• REQUEST: Starting with the line that contains "tạo hình thức đẹp mắt nhằm thu hút người m", copy every remaining line of the data below exactly, the last one included.

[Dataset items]
-*-*-

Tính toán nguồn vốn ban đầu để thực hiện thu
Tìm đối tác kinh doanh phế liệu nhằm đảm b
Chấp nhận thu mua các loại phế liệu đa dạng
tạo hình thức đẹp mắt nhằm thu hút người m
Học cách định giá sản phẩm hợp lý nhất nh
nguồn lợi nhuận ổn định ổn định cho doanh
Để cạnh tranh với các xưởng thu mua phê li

-*-*-

• EXERCISE SOLUTION:
tạo hình thức đẹp mắt nhằm thu hút người m
Học cách định giá sản phẩm hợp lý nhất nh
nguồn lợi nhuận ổn định ổn định cho doanh
Để cạnh tranh với các xưởng thu mua phê li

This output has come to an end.